Raw sugar futures sputtered to a lower close on Tuesday after rally stalled and the market was knocked down by late speculative fund sales, brokers said. The March electronic sugar contract sagged 0.08 cent to trade at 12.16 cents per lb at 1:28 pm EST (1828 GMT), moving from 12.09 to 12.73 cents, with volume in the contract at around 52,330 lots.
The March open-outcry contract closed down 0.04 cent at the day's low of 12.20 cents, with the session peak at 12.58 cents. May slipped 0.03 to 12.61 cents and back months-lost 0.04 to 0.09 cent. "Sugar has been mostly technical, although there was the usual producer scale-up selling on the way up," said Jack Scoville, vice president of Price Group in Chicago, adding that most of the run stemmed from "specs trying to force the market again."

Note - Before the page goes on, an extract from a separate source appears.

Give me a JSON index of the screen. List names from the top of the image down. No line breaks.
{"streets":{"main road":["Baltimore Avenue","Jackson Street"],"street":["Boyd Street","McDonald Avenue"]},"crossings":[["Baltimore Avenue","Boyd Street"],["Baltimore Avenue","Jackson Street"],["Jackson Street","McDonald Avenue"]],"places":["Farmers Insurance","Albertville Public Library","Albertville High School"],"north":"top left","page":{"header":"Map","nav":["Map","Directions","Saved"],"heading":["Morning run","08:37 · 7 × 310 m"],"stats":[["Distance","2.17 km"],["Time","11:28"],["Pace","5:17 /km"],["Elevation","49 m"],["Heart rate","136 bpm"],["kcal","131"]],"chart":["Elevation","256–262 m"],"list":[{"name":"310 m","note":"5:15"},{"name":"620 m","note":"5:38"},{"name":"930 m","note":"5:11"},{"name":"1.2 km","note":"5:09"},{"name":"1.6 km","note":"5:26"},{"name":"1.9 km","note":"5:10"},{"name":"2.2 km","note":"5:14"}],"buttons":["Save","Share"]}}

Follow-through investment fund buying rocketed sugars higher, but the pace of producer sales picked up to cap the advance, dealers said. When sugar could not sustain its advance, some speculators who went along for the ride dumped their longs and the fall sped up as the selling intensified, they said.
Analysts said sugar would rally toward the psychological level of 13 cents because fund accounts believe the sweetener is undervalued compared to other commodities like corn and wheat, which have scaled multi-year peaks.
Switch activity has also picked up sessions as players move positions out of spot March before it goes off the board at the end of February, traders said. Open interest in the March raw sugar contract fell 8,842 lots to 436,607 lots as of January 28. Technicians put support in the open-outcry March contract at 12 and 11.50 cents, with resistance at 12.60 and 13 cents. Open interest in the No 11 raw sugar market rose 737 lots to 1,034,933 lots as of January 28.